Currently from_lark does not support grammars that need custom lexing. Any lexers will be ignored, and any undefined terminals from the use of %declare will result in generation errors. To define strategies for such terminals, pass a dictionary mapping their name to a corresponding strategy as the explicit argument.

The hypothesmith project includes a strategy for Python source, based on a grammar and careful post-processing.

Example grammars, which may provide a useful starting point for your tests, can be found in the Lark repository and in this third-party collection.

hypothesis[pytz]

Note

Strategies in this module require the hypothesis[pytz] extra, via pip install hypothesis[pytz].

This module provides pytz timezones.

If you are unable to use the stdlib zoneinfo module, e.g. via the hypothesis.strategies.timezones() strategy, you can use this strategy with hypothesis.strategies.datetimes() and hypothesis.strategies.times() to produce timezone-aware values.

Warning

Since zoneinfo was added in Python 3.9, this extra is deprecated.

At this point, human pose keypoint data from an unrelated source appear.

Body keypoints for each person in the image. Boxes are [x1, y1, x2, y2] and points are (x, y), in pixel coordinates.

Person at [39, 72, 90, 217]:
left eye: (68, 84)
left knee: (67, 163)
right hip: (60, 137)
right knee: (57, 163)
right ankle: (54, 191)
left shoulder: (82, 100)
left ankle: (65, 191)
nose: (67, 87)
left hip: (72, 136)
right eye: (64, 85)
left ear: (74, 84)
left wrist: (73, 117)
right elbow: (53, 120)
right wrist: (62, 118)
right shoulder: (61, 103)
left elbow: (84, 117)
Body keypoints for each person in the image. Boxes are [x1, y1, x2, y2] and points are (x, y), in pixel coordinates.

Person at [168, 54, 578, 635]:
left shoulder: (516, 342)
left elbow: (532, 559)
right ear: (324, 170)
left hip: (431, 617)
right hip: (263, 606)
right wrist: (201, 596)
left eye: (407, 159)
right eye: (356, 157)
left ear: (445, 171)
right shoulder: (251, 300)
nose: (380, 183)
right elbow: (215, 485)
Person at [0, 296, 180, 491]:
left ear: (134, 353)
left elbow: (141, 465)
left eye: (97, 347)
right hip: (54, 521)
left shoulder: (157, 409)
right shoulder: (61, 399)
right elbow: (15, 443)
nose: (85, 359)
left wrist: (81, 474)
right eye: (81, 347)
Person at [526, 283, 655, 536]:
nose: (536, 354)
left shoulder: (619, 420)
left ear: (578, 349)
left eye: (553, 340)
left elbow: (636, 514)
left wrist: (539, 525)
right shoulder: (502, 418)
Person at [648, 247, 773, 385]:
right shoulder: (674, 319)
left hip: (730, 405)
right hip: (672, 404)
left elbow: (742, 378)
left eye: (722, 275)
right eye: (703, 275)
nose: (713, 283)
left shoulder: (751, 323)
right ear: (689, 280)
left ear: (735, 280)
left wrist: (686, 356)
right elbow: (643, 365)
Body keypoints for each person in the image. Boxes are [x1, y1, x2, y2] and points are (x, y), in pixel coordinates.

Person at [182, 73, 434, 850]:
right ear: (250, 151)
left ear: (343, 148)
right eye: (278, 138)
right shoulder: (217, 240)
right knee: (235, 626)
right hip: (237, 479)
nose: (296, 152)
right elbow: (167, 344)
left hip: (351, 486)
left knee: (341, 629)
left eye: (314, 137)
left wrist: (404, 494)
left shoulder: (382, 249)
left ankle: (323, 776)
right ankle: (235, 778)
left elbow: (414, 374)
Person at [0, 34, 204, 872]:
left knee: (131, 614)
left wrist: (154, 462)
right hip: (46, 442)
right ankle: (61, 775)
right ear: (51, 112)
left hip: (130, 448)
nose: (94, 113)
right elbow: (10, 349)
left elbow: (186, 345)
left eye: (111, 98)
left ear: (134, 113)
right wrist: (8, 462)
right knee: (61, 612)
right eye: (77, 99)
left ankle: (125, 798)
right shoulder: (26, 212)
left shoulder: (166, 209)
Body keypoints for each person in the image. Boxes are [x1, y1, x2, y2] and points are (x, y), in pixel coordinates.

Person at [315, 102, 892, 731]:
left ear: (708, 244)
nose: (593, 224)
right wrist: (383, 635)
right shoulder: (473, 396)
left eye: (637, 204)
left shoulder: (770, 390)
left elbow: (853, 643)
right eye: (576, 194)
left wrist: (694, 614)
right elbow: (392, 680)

We intend to remove it after libraries such as Pandas and Django complete their own migrations.

hypothesis.extra.pytz.timezones()[source]

Any timezone in the Olsen database, as a pytz tzinfo object.

This strategy minimises to UTC, or the smallest possible fixed offset, and is designed for use with hypothesis.strategies.datetimes().

Tip

Prefer the hypothesis.strategies.timezones() strategy, which uses the stdlib zoneinfo module and avoids the many footguns in pytz.

hypothesis[dateutil]

Note

Strategies in this module require the hypothesis[dateutil] extra, via pip install hypothesis[dateutil].

This module provides dateutil timezones.

You can use this strategy to make datetimes() and times() produce timezone-aware values.

Tip

Consider using the stdlib zoneinfo module, via st.timezones().

hypothesis.extra.dateutil.timezones()[source]

Any timezone from dateutil.

This strategy minimises to UTC, or the timezone with the smallest offset from UTC as of 2000-01-01, and is designed for use with datetimes().